─── THE INPUT

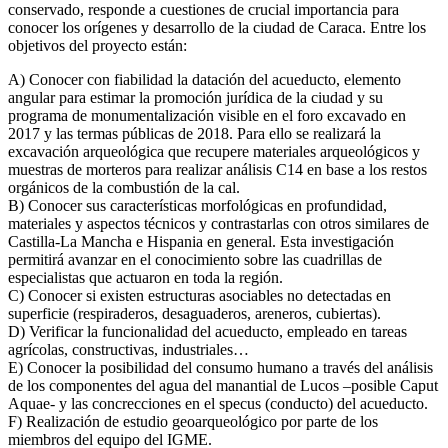
conservado, responde a cuestiones de crucial importancia para
conocer los orígenes y desarrollo de la ciudad de Caraca. Entre los
objetivos del proyecto están:
A) Conocer con fiabilidad la datación del acueducto, elemento
angular para estimar la promoción jurídica de la ciudad y su
programa de monumentalización visible en el foro excavado en
2017 y las termas públicas de 2018. Para ello se realizará la
excavación arqueológica que recupere materiales arqueológicos y
muestras de morteros para realizar análisis C14 en base a los restos
orgánicos de la combustión de la cal.
B) Conocer sus características morfológicas en profundidad,
materiales y aspectos técnicos y contrastarlas con otros similares de
Castilla-La Mancha e Hispania en general. Esta investigación
permitirá avanzar en el conocimiento sobre las cuadrillas de
especialistas que actuaron en toda la región.
C) Conocer si existen estructuras asociables no detectadas en
superficie (respiraderos, desaguaderos, areneros, cubiertas).
D) Verificar la funcionalidad del acueducto, empleado en tareas
agrícolas, constructivas, industriales…
E) Conocer la posibilidad del consumo humano a través del análisis
de los componentes del agua del manantial de Lucos –posible Caput
Aquae- y las concrecciones en el specus (conducto) del acueducto.
F) Realización de estudio geoarqueológico por parte de los
miembros del equipo del IGME.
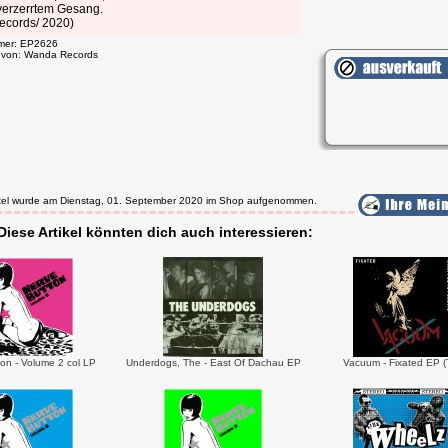
verzerrtem Gesang.
cords/ 2020)
mmer: EP2626
t von: Wanda Records
tikel wurde am Dienstag, 01. September 2020 im Shop aufgenommen.
Diese Artikel könnten dich auch interessieren:
on - Volume 2 col LP
Underdogs, The - East Of Dachau EP
Vacuum - Fixated EP (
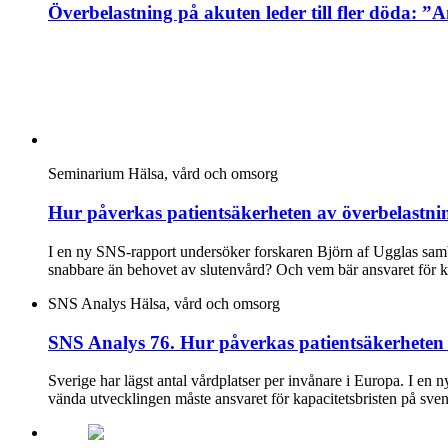
Överbelastning på akuten leder till fler döda: ”A
Seminarium
Hälsa, vård och omsorg
Hur påverkas patientsäkerheten av överbelastni
I en ny SNS-rapport undersöker forskaren Björn af Ugglas samba
snabbare än behovet av slutenvård? Och vem bär ansvaret för k
SNS Analys
Hälsa, vård och omsorg
SNS Analys 76. Hur påverkas patientsäkerheten 
Sverige har lägst antal vårdplatser per invånare i Europa. I en 
vända utvecklingen måste ansvaret för kapacitetsbristen på sven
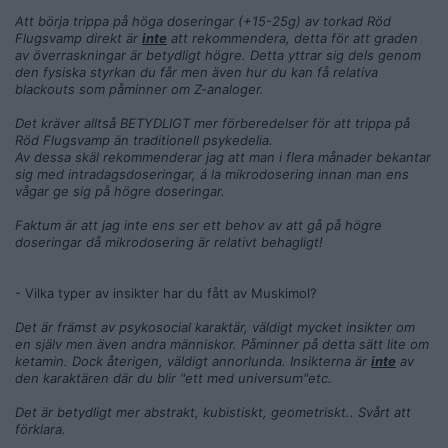
Att börja trippa på höga doseringar (+15-25g) av torkad Röd
Flugsvamp
direkt
är
inte
att rekommendera, detta för att graden
av överraskningar är betydligt högre. Detta yttrar sig dels genom
den fysiska styrkan du får men även hur du kan få relativa
blackouts som påminner om Z-analoger.
Det kräver alltså BETYDLIGT mer förberedelser för att trippa på
Röd Flugsvamp än traditionell psykedelia.
Av dessa skäl rekommenderar jag att man i flera månader bekantar
sig med intradagsdoseringar, á la mikrodosering innan man ens
vågar ge sig på högre doseringar.
Faktum är att jag inte ens ser ett behov av att gå på högre
doseringar då mikrodosering är relativt behagligt!
- Vilka typer av insikter har du fått av Muskimol?
Det är främst av psykosocial karaktär, väldigt mycket insikter om
en själv men även andra människor. Påminner på detta sätt lite om
ketamin. Dock återigen, väldigt annorlunda. Insikterna är
inte
av
den karaktären där du blir "ett med universum"etc.
Det är betydligt mer abstrakt, kubistiskt, geometriskt.. Svårt att
förklara.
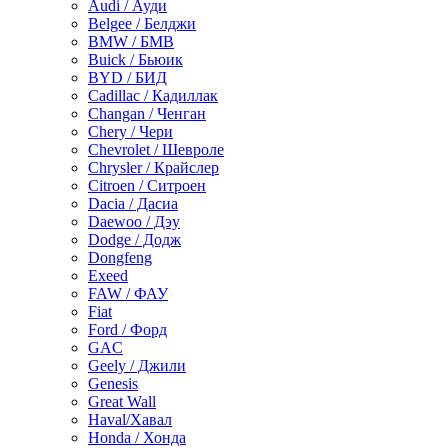
Audi / Ауди
Belgee / Белджи
BMW / БМВ
Buick / Бьюик
BYD / БИД
Cadillac / Кадиллак
Changan / Ченган
Chery / Чери
Chevrolet / Шевроле
Chrysler / Крайслер
Citroen / Ситроен
Dacia / Дасиа
Daewoo / Дэу
Dodge / Додж
Dongfeng
Exeed
FAW / ФАУ
Fiat
Ford / Форд
GAC
Geely / Джили
Genesis
Great Wall
Haval/Хавал
Honda / Хонда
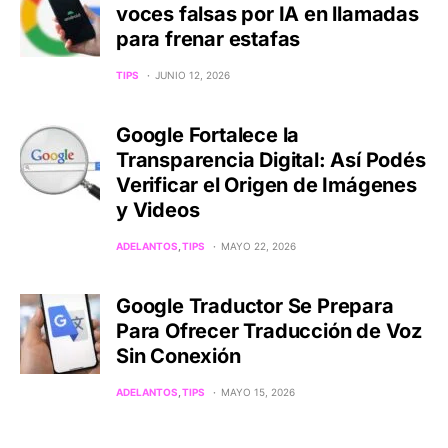
voces falsas por IA en llamadas
para frenar estafas
TIPS
JUNIO 12, 2026
Google Fortalece la
Transparencia Digital: Así Podés
Verificar el Origen de Imágenes
y Videos
ADELANTOS
TIPS
MAYO 22, 2026
Google Traductor Se Prepara
Para Ofrecer Traducción de Voz
Sin Conexión
ADELANTOS
TIPS
MAYO 15, 2026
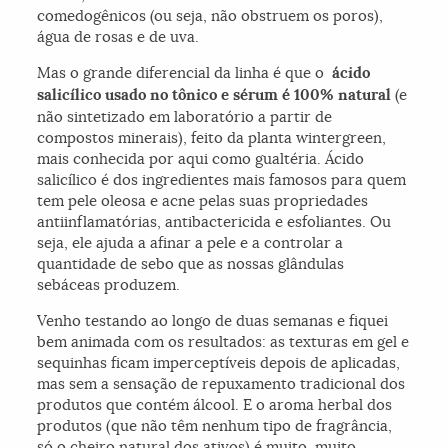
comedogênicos (ou seja, não obstruem os poros),
água de rosas e de uva.
Mas o grande diferencial da linha é que o
ácido
salicílico usado no tônico e sérum é 100% natural
(e
não sintetizado em laboratório a partir de
compostos minerais), feito da planta wintergreen,
mais conhecida por aqui como gualtéria. Ácido
salicílico é dos ingredientes mais famosos para quem
tem pele oleosa e acne pelas suas propriedades
antiinflamatórias, antibactericida e esfoliantes. Ou
seja, ele ajuda a afinar a pele e a controlar a
quantidade de sebo que as nossas glândulas
sebáceas produzem.
Venho testando ao longo de duas semanas e fiquei
bem animada com os resultados: as texturas em gel e
sequinhas ficam imperceptíveis depois de aplicadas,
mas sem a sensação de repuxamento tradicional dos
produtos que contém álcool. E o aroma herbal dos
produtos (que não têm nenhum tipo de fragrância,
só o cheiro natural dos ativos) é muito, muito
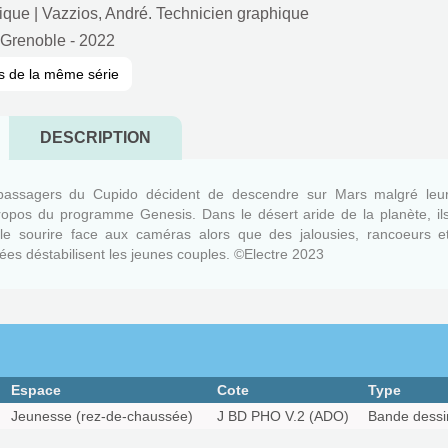
ique
|
Vazzios, André. Technicien graphique
 Grenoble
- 2022
s de la même série
DESCRIPTION
passagers du Cupido décident de descendre sur Mars malgré leu
opos du programme Genesis. Dans le désert aride de la planète, il
 le sourire face aux caméras alors que des jalousies, rancoeurs e
ées déstabilisent les jeunes couples. ©Electre 2023
Espace
Cote
Type
Jeunesse (rez-de-chaussée)
J BD PHO V.2 (ADO)
Bande dessi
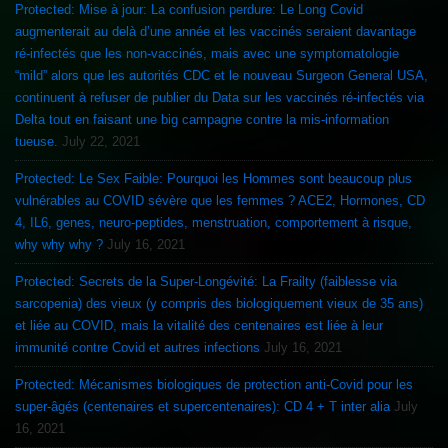
Protected: Mise à jour: La confusion perdure: Le Long Covid
augmenterait au delà d’une année et les vaccinés seraient davantage
ré-infectés que les non-vaccinés, mais avec une symptomatologie
“mild” alors que les autorités CDC et le nouveau Surgeon General USA,
continuent à refuser de publier du Data sur les vaccinés ré-infectés via
Delta tout en faisant une big campagne contre la mis-information
tueuse.
July 22, 2021
Protected: Le Sex Faible: Pourquoi les Hommes sont beaucoup plus
vulnérables au COVID sévère que les femmes ? ACE2, Hormones, CD
4, IL6, genes, neuro-peptides, menstruation, comportement à risque,
why why why ?
July 16, 2021
Protected: Secrets de la Super-Longévité: La Frailty (faiblesse via
sarcopenia) des vieux (y compris des biologiquement vieux de 35 ans)
et liée au COVID, mais la vitalité des centenaires est liée à leur
immunité contre Covid et autres infections
July 16, 2021
Protected: Mécanismes biologiques de protection anti-Covid pour les
super-âgés (centenaires et supercentenaires): CD 4 + T inter alia
July
16, 2021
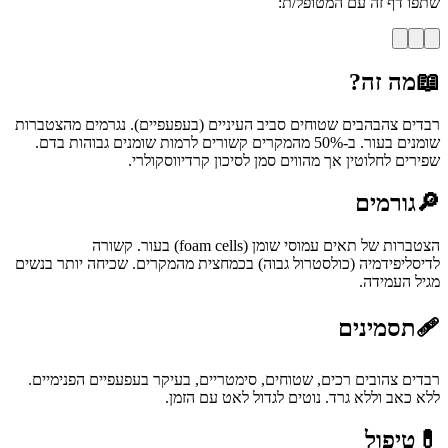
שתפו דף זה עם המטופל/ת:
📖
מה זה?
רבדים צהבהבים שטוחים סביב העיניים (בעפעפיים). נגרמים מהצטברות
שומנים בעור. ב-50% מהמקרים קשורים לרמות שומנים גבוהות בדם.
שפירים לחלוטין אך מהווים סמן לסיכון קרדיווסקולרי.
🔎
גורמים
הצטברות של תאים עמוסי שומן (foam cells) בעור. קשורה
לדיסליפידמיה (כולסטרול גבוה) בכמחצית מהמקרים. שכיחה יותר בנשים
מגיל העמידה.
🩹
תסמינים
רבדים צהובים רכים, שטוחים, סימטריים, בעיקר בעפעפיים הפנימיים.
ללא כאב וללא גרד. נוטים לגדול לאט עם הזמן.
💊
טיפול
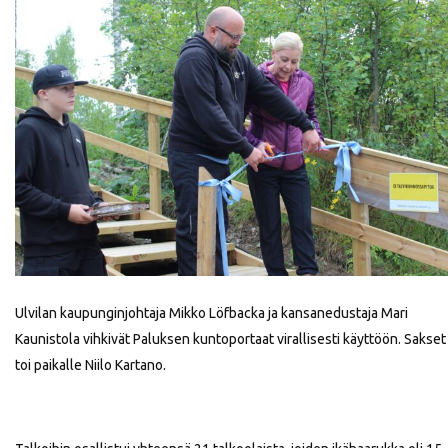
Ulvilan kaupunginjohtaja Mikko Löfbacka ja kansanedustaja Mari
Kaunistola vihkivät Paluksen kuntoportaat virallisesti käyttöön. Sakset
toi paikalle Niilo Kartano.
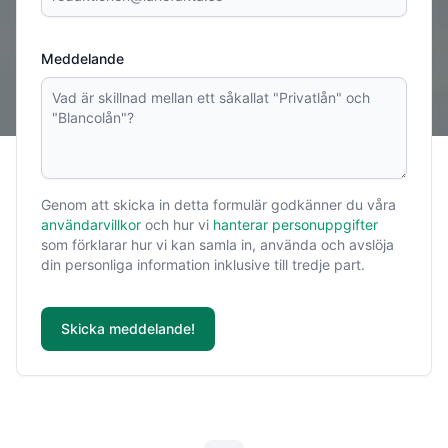
Meddelande
Genom att skicka in detta formulär godkänner du våra
användarvillkor
och hur vi
hanterar personuppgifter
som förklarar hur vi kan samla in, använda och avslöja
din personliga information inklusive till tredje part.
Skicka meddelande!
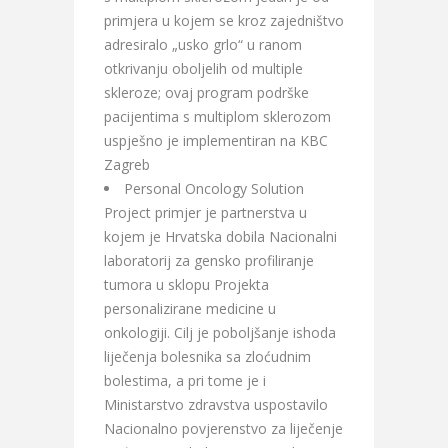
primjera u kojem se kroz zajedništvo
adresiralo „usko grlo“ u ranom
otkrivanju oboljelih od multiple
skleroze; ovaj program podrške
pacijentima s multiplom sklerozom
uspješno je implementiran na KBC
Zagreb
Personal Oncology Solution
Project primjer je partnerstva u
kojem je Hrvatska dobila Nacionalni
laboratorij za gensko profiliranje
tumora u sklopu Projekta
personalizirane medicine u
onkologiji. Cilj je poboljšanje ishoda
liječenja bolesnika sa zloćudnim
bolestima, a pri tome je i
Ministarstvo zdravstva uspostavilo
Nacionalno povjerenstvo za liječenje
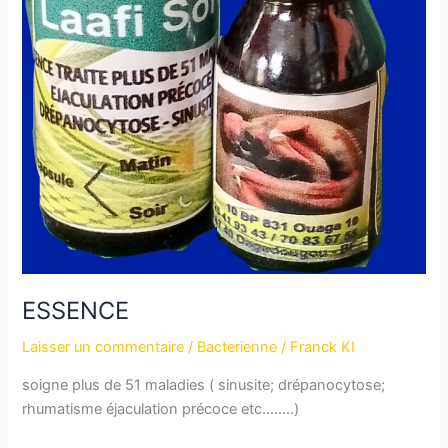
ESSENCE
Laisser un commentaire
/
Bacterienne
/
Franck KI
soigne plus de 51 maladies ( sinusite; drépanocytose;
rhumatisme éjaculation précoce etc……..)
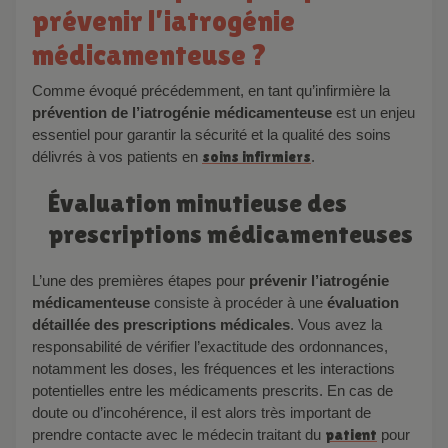
prévenir l’iatrogénie
médicamenteuse ?
Comme évoqué précédemment, en tant qu’infirmière la
prévention de l’iatrogénie médicamenteuse
est un enjeu
essentiel pour garantir la sécurité et la qualité des soins
délivrés à vos patients en
soins infirmiers
.
Évaluation minutieuse des
prescriptions médicamenteuses
L’une des premières étapes pour
prévenir l’iatrogénie
médicamenteuse
consiste à procéder à une
évaluation
détaillée des prescriptions médicales
. Vous avez la
responsabilité de vérifier l’exactitude des ordonnances,
notamment les doses, les fréquences et les interactions
potentielles entre les médicaments prescrits. En cas de
doute ou d’incohérence, il est alors très important de
prendre contacte avec le médecin traitant du
patient
pour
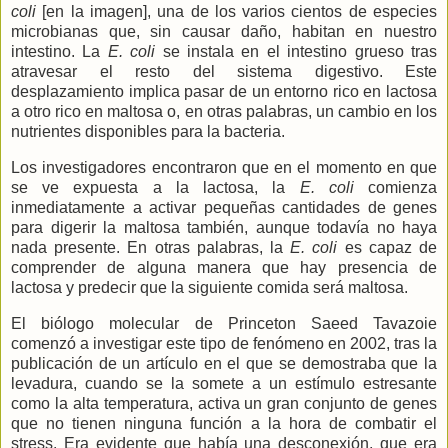
coli
[en la imagen], una de los varios cientos de especies
microbianas que, sin causar daño, habitan en nuestro
intestino.
La
E.
coli
se instala en el intestino grueso tras
atravesar el resto del sistema digestivo. Este
desplazamiento implica pasar de un entorno rico en lactosa
a otro rico en maltosa o, en otras palabras, un cambio en los
nutrientes disponibles para la bacteria.
Los investigadores encontraron que en el momento en que
se ve expuesta a la lactosa,
la
E.
coli
comienza
inmediatamente a activar pequeñas cantidades de genes
para digerir la maltosa también, aunque todavía no haya
nada presente. En otras palabras,
la
E.
coli
es capaz de
comprender de alguna manera que hay presencia de
lactosa y predecir que la siguiente comida será maltosa.
El biólogo molecular de Princeton Saeed Tavazoie
comenzó a investigar este tipo de fenómeno en 2002, tras la
publicación de un artículo en el que se demostraba que la
levadura, cuando se la somete a un estímulo estresante
como la alta temperatura, activa un gran conjunto de genes
que no tienen ninguna función a la hora de combatir el
stress. Era evidente que había una desconexión, que era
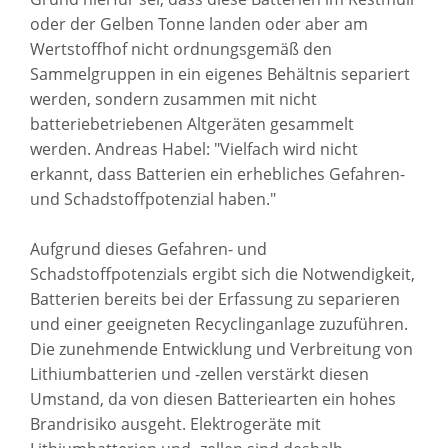
oder der Gelben Tonne landen oder aber am
Wertstoffhof nicht ordnungsgemäß den
Sammelgruppen in ein eigenes Behältnis separiert
werden, sondern zusammen mit nicht
batteriebetriebenen Altgeräten gesammelt
werden. Andreas Habel: "Vielfach wird nicht
erkannt, dass Batterien ein erhebliches Gefahren-
und Schadstoffpotenzial haben."
Aufgrund dieses Gefahren- und
Schadstoffpotenzials ergibt sich die Notwendigkeit,
Batterien bereits bei der Erfassung zu separieren
und einer geeigneten Recyclinganlage zuzuführen.
Die zunehmende Entwicklung und Verbreitung von
Lithiumbatterien und -zellen verstärkt diesen
Umstand, da von diesen Batteriearten ein hohes
Brandrisiko ausgeht. Elektrogeräte mit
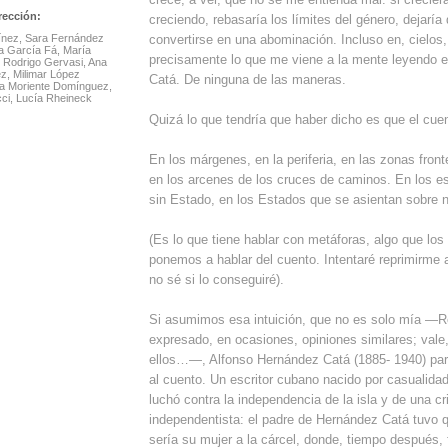
rección:
creciendo, rebasaría los límites del género, dejaría 
tínez, Sara Fernández
convertirse en una abominación. Incluso en, cielos
a García Fá, María
precisamente lo que me viene a la mente leyendo e
, Rodrigo Gervasi, Ana
z, Milimar López
Catá. De ninguna de las maneras.
cia Moriente Domínguez,
cci, Lucía Rheineck
Quizá lo que tendría que haber dicho es que el cu
En los márgenes, en la periferia, en las zonas fron
en los arcenes de los cruces de caminos. En los es
sin Estado, en los Estados que se asientan sobre n
(Es lo que tiene hablar con metáforas, algo que lo
ponemos a hablar del cuento. Intentaré reprimirme 
no sé si lo conseguiré).
Si asumimos esa intuición, que no es solo mía —R
expresado, en ocasiones, opiniones similares; vale,
ellos…—, Alfonso Hernández Catá (1885- 1940) pare
al cuento. Un escritor cubano nacido por casualidad
luchó contra la independencia de la isla y de una cri
independentista: el padre de Hernández Catá tuvo q
sería su mujer a la cárcel, donde, tiempo después, f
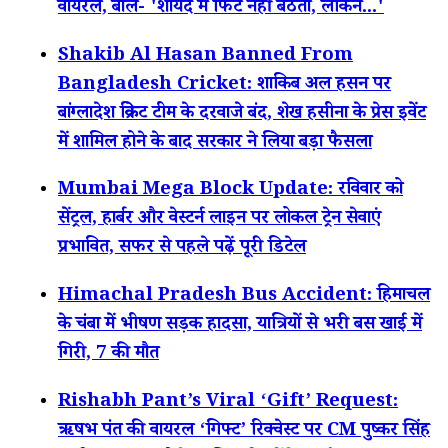
वायरल, बोले- 'शायद मैं फिट नहीं बैठता, लेकिन...'
Shakib Al Hasan Banned From
Bangladesh Cricket: शाकिब अल हसन पर
बांग्लादेश क्रिकेट टीम के दरवाजे बंद, शेख हसीना के प्रेस इवेंट
में शामिल होने के बाद सरकार ने लिया बड़ा फैसला
Mumbai Mega Block Update: रविवार को
सेंट्रल, हार्बर और वेस्टर्न लाइन पर लोकल ट्रेन सेवाएं
प्रभावित, सफर से पहले पढ़ें पूरी डिटेल
Himachal Pradesh Bus Accident: हिमाचल
के चंबा में भीषण सड़क हादसा, यात्रियों से भरी बस खाई में
गिरी, 7 की मौत
Rishabh Pant’s Viral ‘Gift’ Request:
ऋषभ पंत की वायरल ‘गिफ्ट’ रिक्वेस्ट पर CM पुष्कर सिंह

──────

— WHAT IS BEING ASKED —
From the entries above, return each line with the word "information" in it.

— RESPONSE TO THE TASK —
Delta tout en faisant une big campagne contre la mis-information
din personliga information inklusive till tredje part.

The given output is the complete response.